Exercise brief →
Images embedded in the records are excluded; print everything else exactly as given.

========================================================================

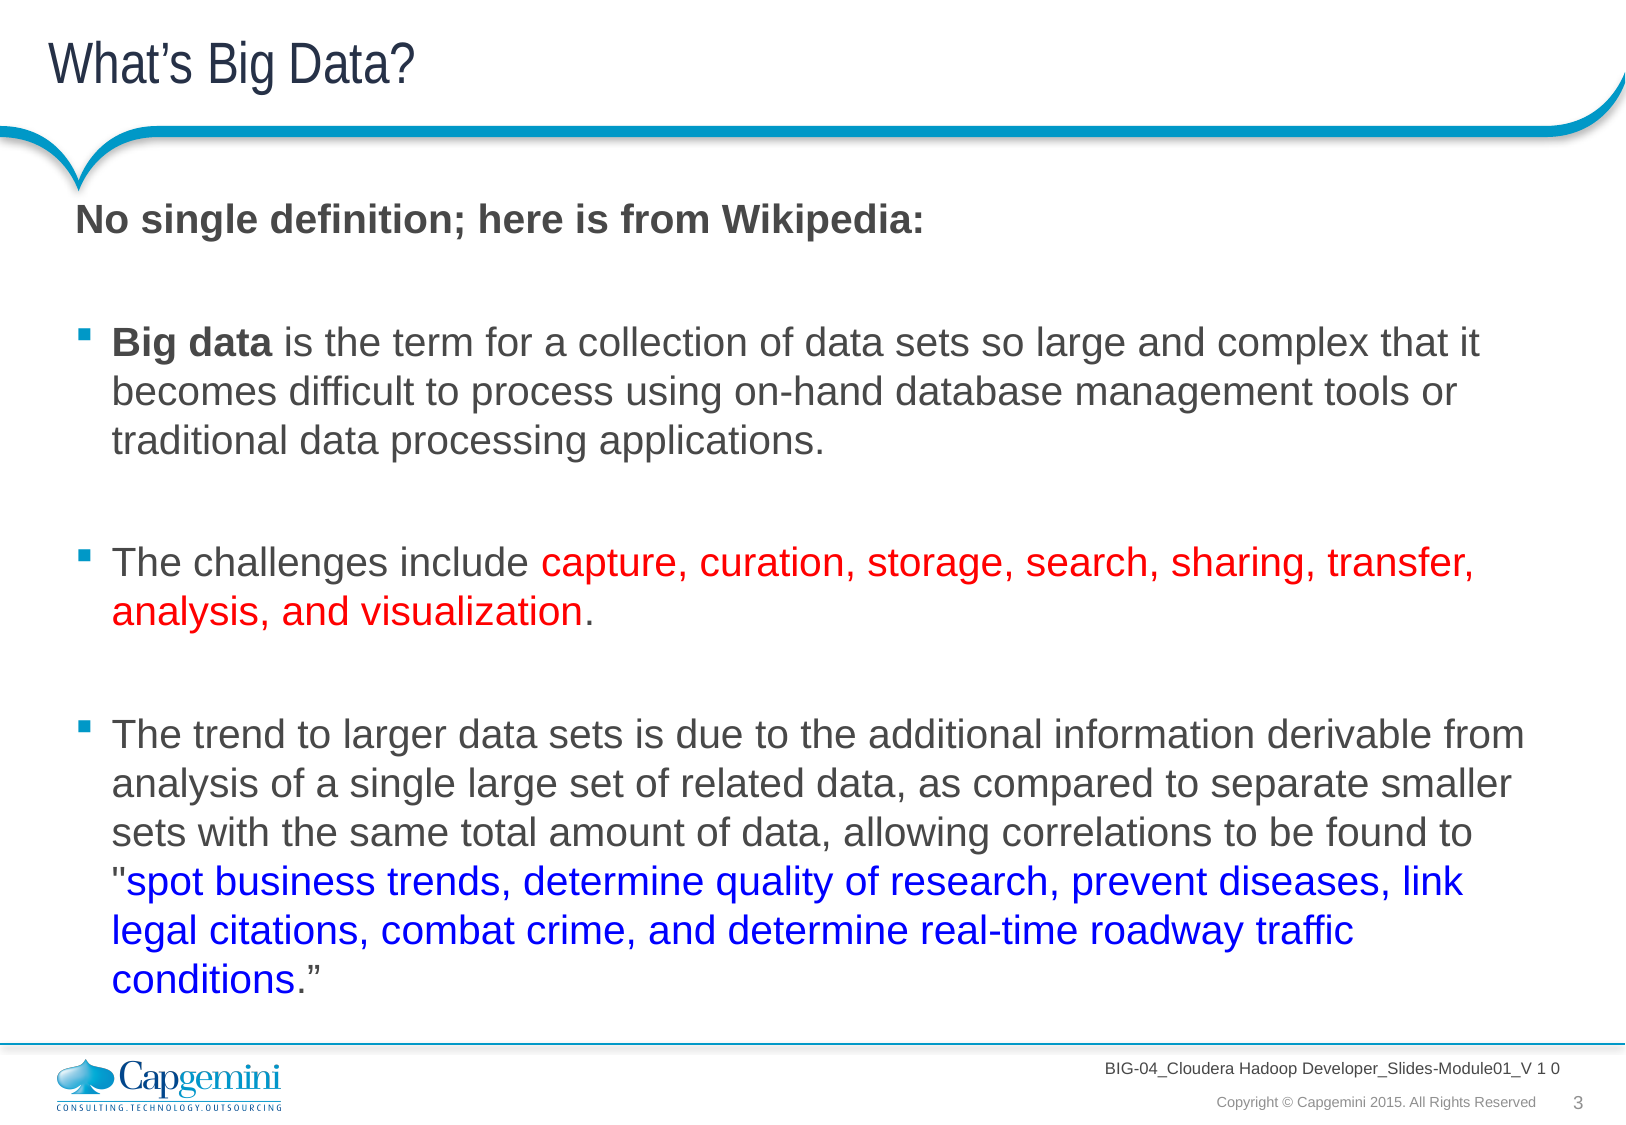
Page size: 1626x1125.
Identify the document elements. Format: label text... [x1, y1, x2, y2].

title What’s Big Data? [0, 0, 1625, 132]
list No single definition; here is from Wikipedia: Big data is the term for a collection of data sets so large and complex that it becomes difficult to process using on-hand database management tools or traditional data processing applications. The challenges include capture, curation, storage, search, sharing, transfer, analysis, and visualization. The trend to larger data sets is due to the additional information derivable from analysis of a single large set of related data, as compared to separate smaller sets with the same total amount of data, allowing correlations to be found to "spot business trends, determine quality of research, prevent diseases, link legal citations, combat crime, and determine real-time roadway traffic conditions.” [75, 187, 1565, 1013]
picture [57, 1059, 281, 1111]
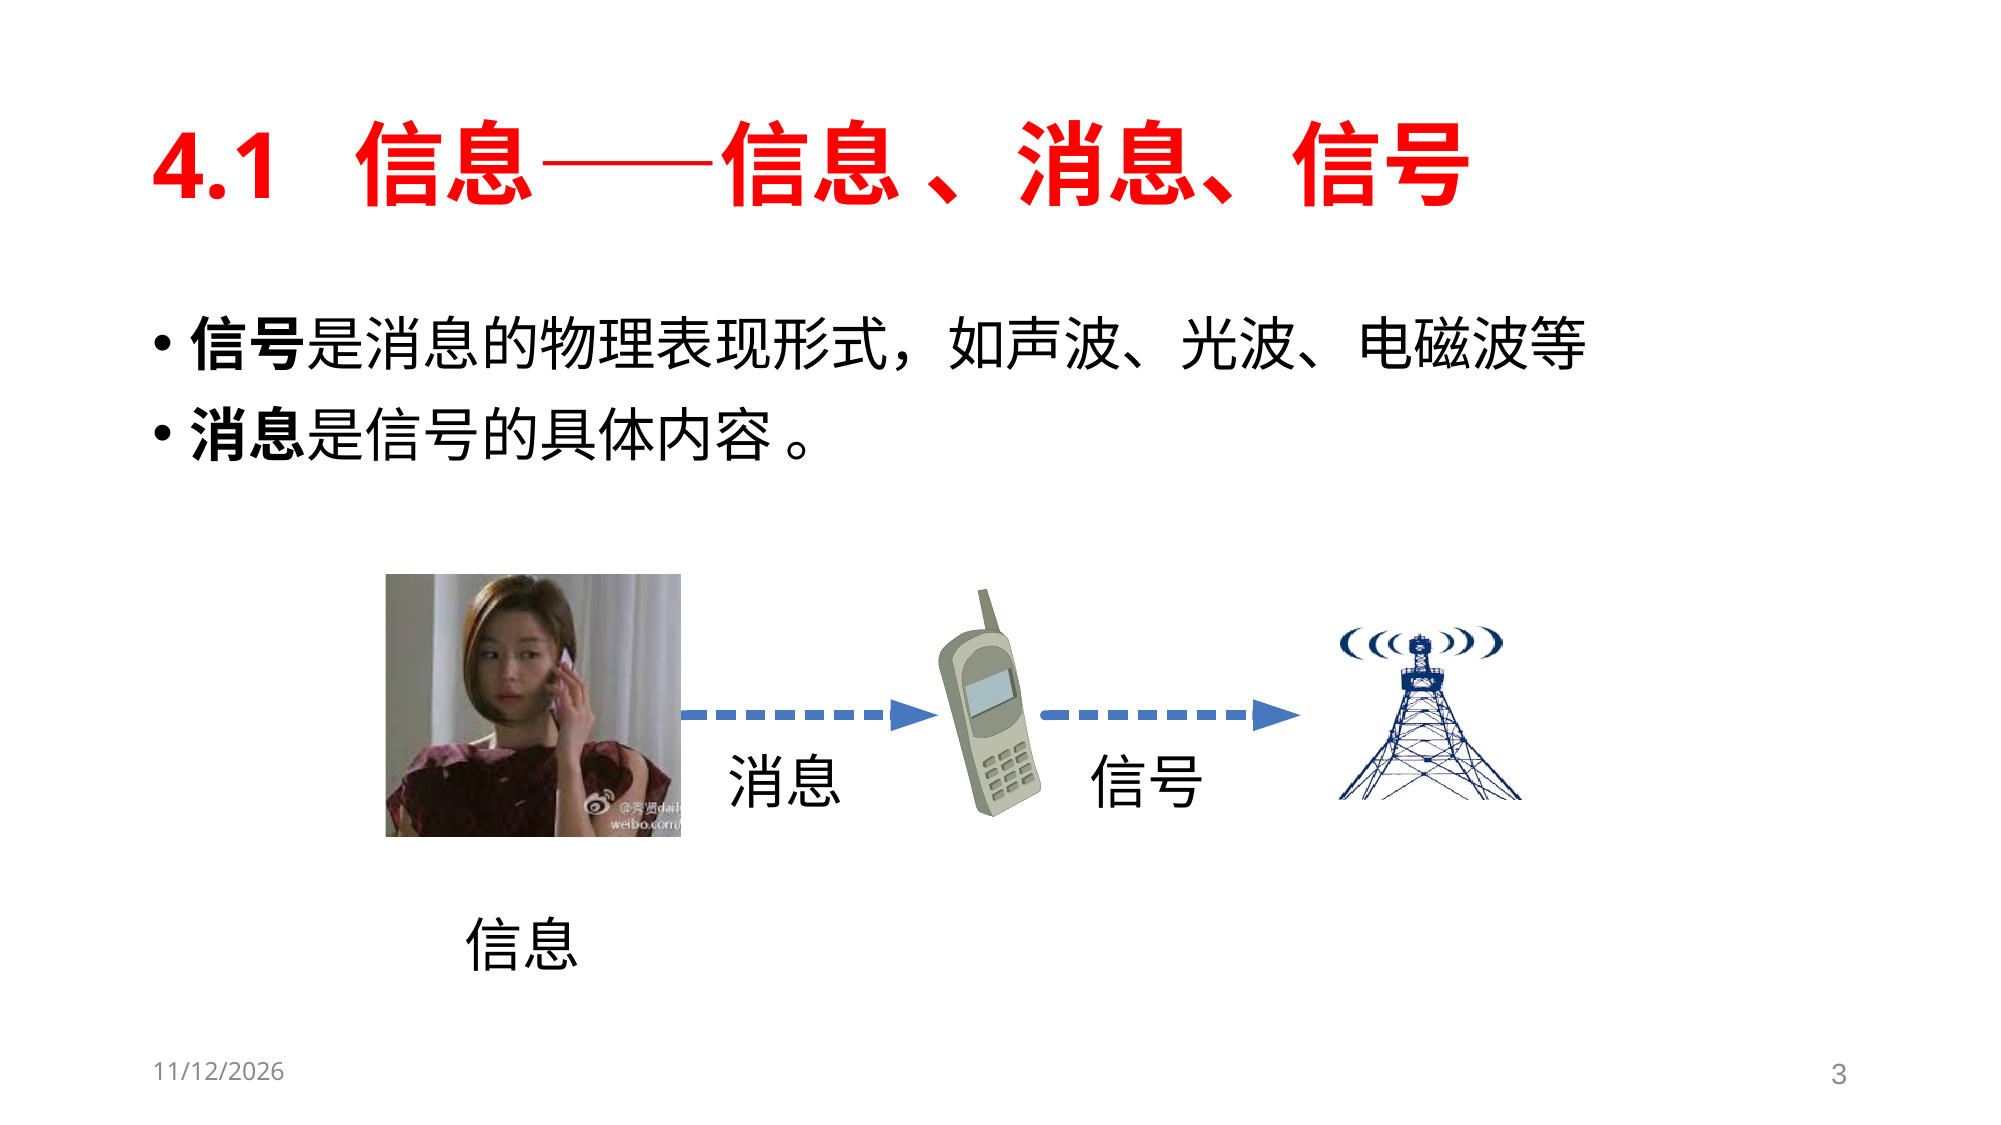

========================================================================

Answer box →
Page size: 1626x1125.
Identify the document elements. Format: label text... [x1, y1, x2, y2].

title What’s Big Data? [0, 0, 1625, 132]
list No single definition; here is from Wikipedia: Big data is the term for a collection of data sets so large and complex that it becomes difficult to process using on-hand database management tools or traditional data processing applications. The challenges include capture, curation, storage, search, sharing, transfer, analysis, and visualization. The trend to larger data sets is due to the additional information derivable from analysis of a single large set of related data, as compared to separate smaller sets with the same total amount of data, allowing correlations to be found to "spot business trends, determine quality of research, prevent diseases, link legal citations, combat crime, and determine real-time roadway traffic conditions.” [75, 187, 1565, 1013]
picture [57, 1059, 281, 1111]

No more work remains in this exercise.